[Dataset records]
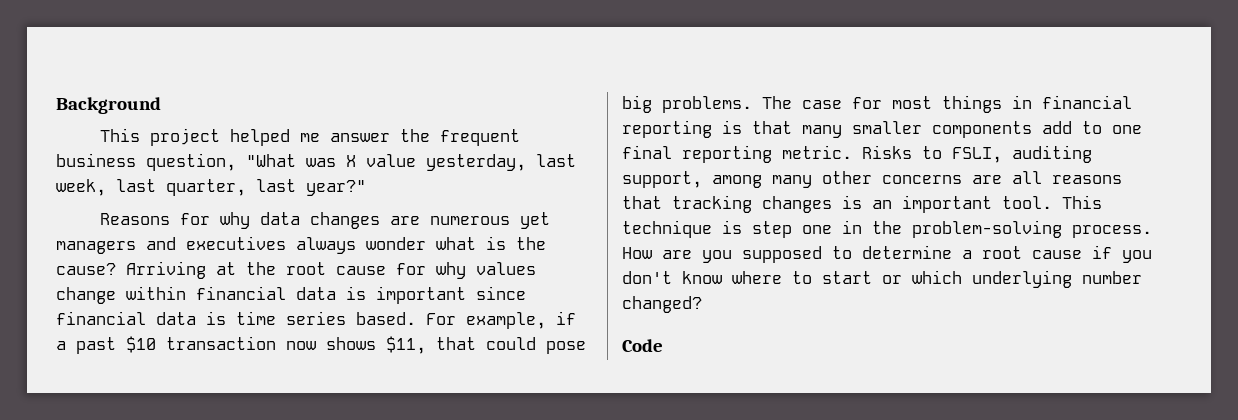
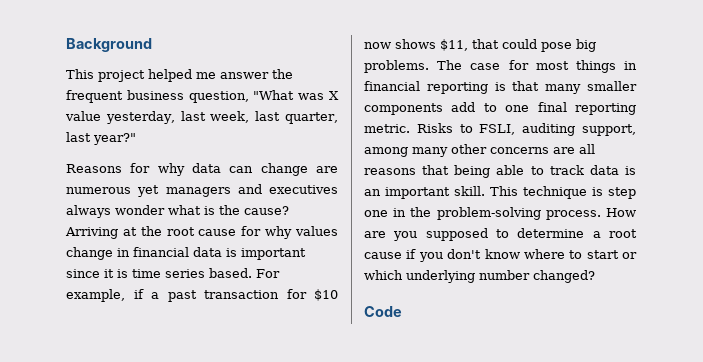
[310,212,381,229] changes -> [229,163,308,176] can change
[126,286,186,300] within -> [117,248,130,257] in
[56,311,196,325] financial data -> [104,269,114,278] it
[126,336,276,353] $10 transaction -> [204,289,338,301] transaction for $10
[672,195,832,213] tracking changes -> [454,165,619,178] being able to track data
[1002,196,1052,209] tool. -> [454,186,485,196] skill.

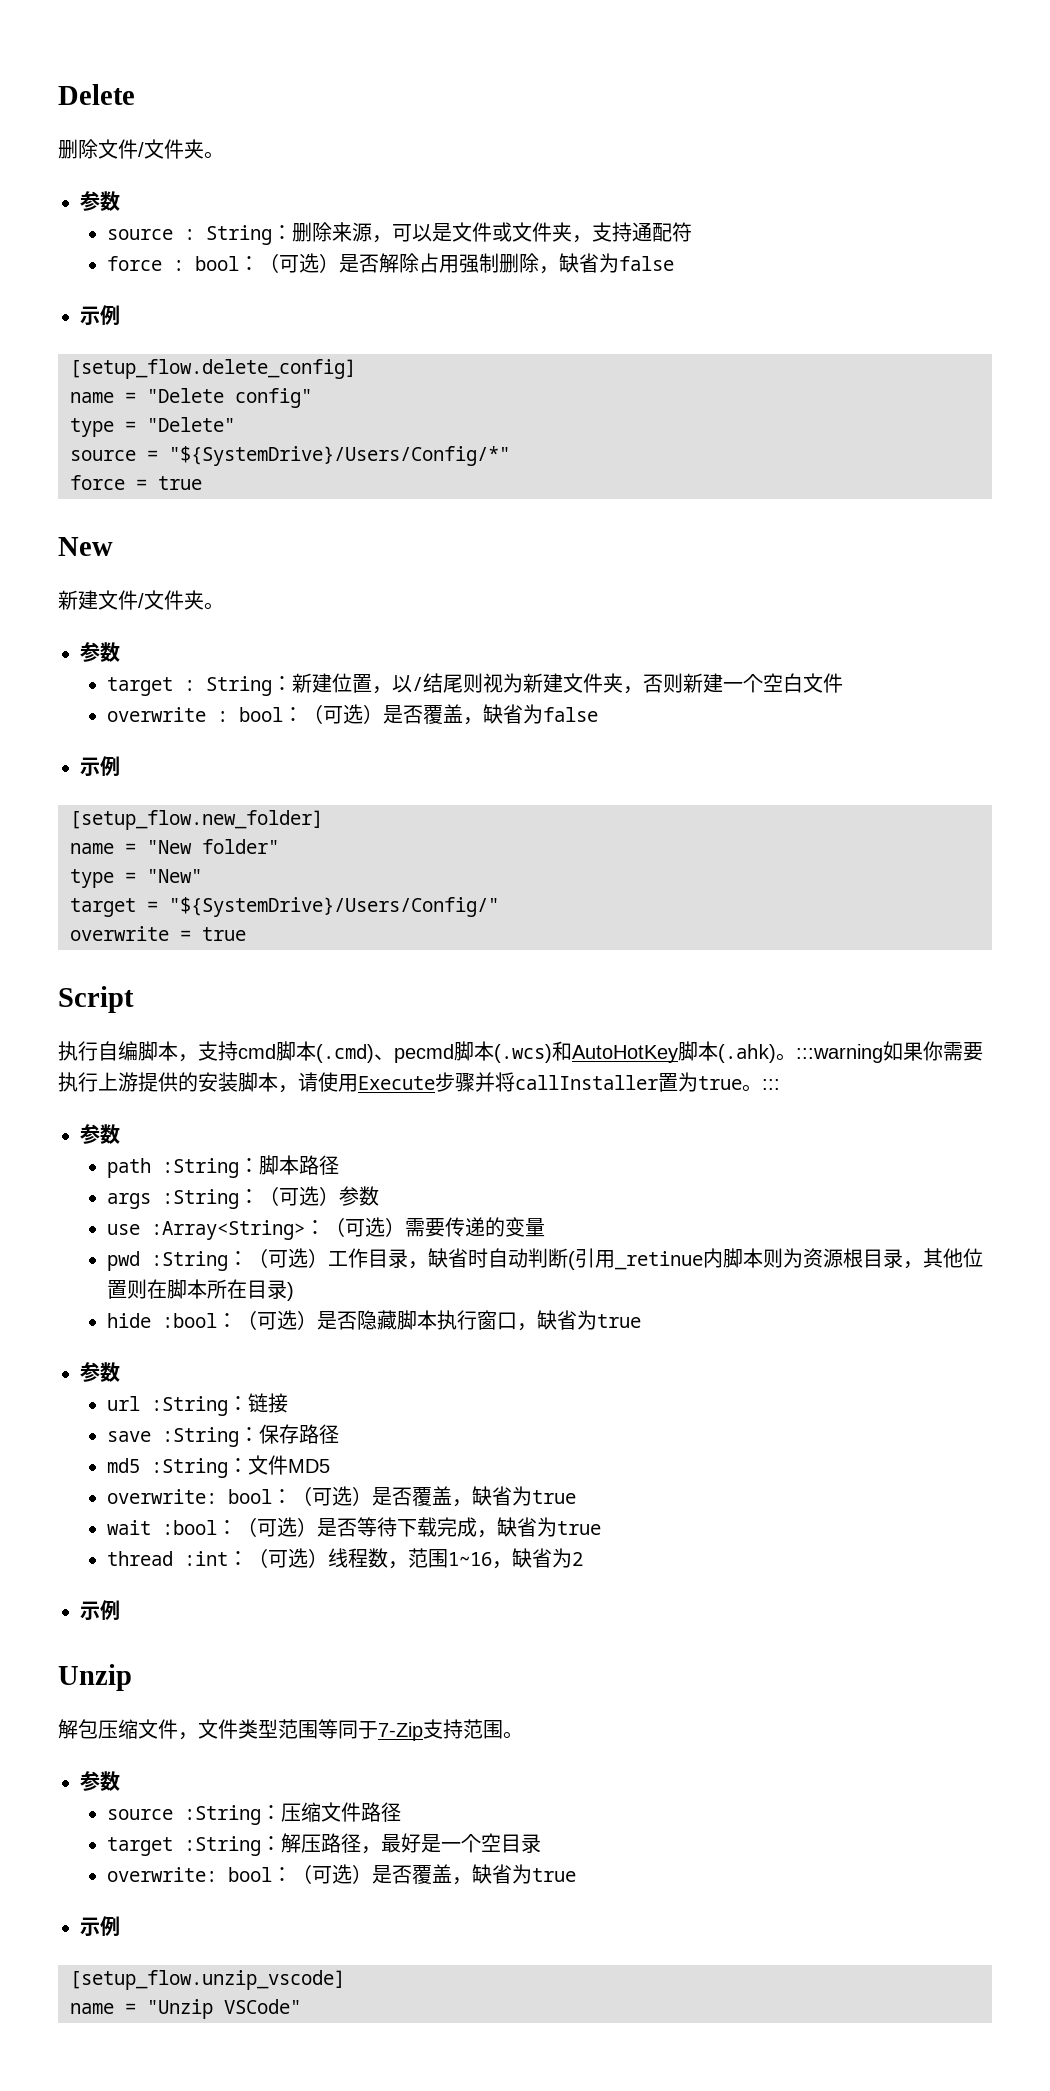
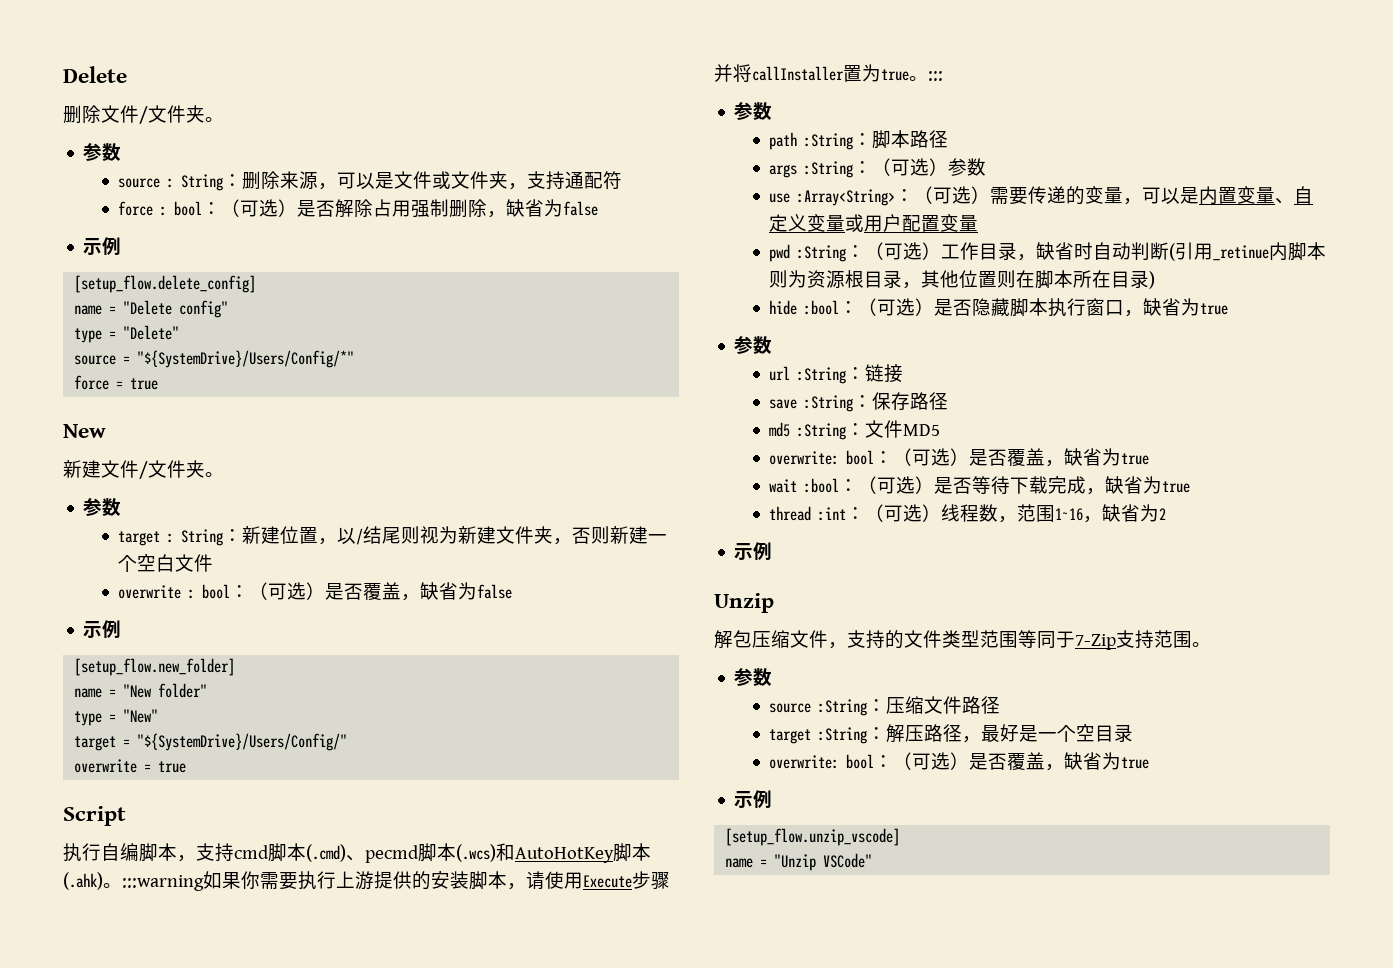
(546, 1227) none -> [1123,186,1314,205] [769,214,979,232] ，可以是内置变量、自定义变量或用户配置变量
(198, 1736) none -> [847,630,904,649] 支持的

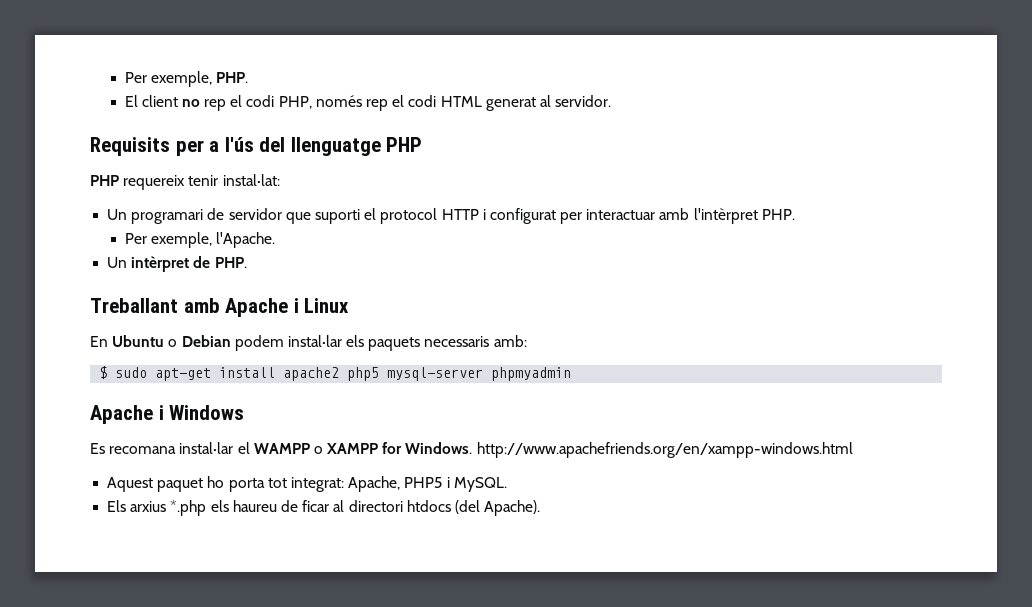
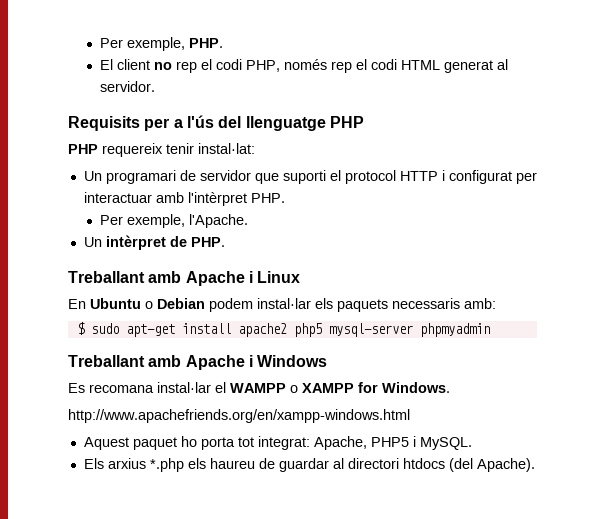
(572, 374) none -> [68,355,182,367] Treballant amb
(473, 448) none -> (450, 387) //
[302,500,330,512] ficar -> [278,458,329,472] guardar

- **REQUIRED ACTION**
Each of the entries above must be output exactly, with none of the pictures.

- **REPLY**
[310,212,381,229] changes -> [229,163,308,176] can change
[126,286,186,300] within -> [117,248,130,257] in
[56,311,196,325] financial data -> [104,269,114,278] it
[126,336,276,353] $10 transaction -> [204,289,338,301] transaction for $10
[672,195,832,213] tracking changes -> [454,165,619,178] being able to track data
[1002,196,1052,209] tool. -> [454,186,485,196] skill.

(546, 1227) none -> [1123,186,1314,205] [769,214,979,232] ，可以是内置变量、自定义变量或用户配置变量
(198, 1736) none -> [847,630,904,649] 支持的

(572, 374) none -> [68,355,182,367] Treballant amb
(473, 448) none -> (450, 387) //
[302,500,330,512] ficar -> [278,458,329,472] guardar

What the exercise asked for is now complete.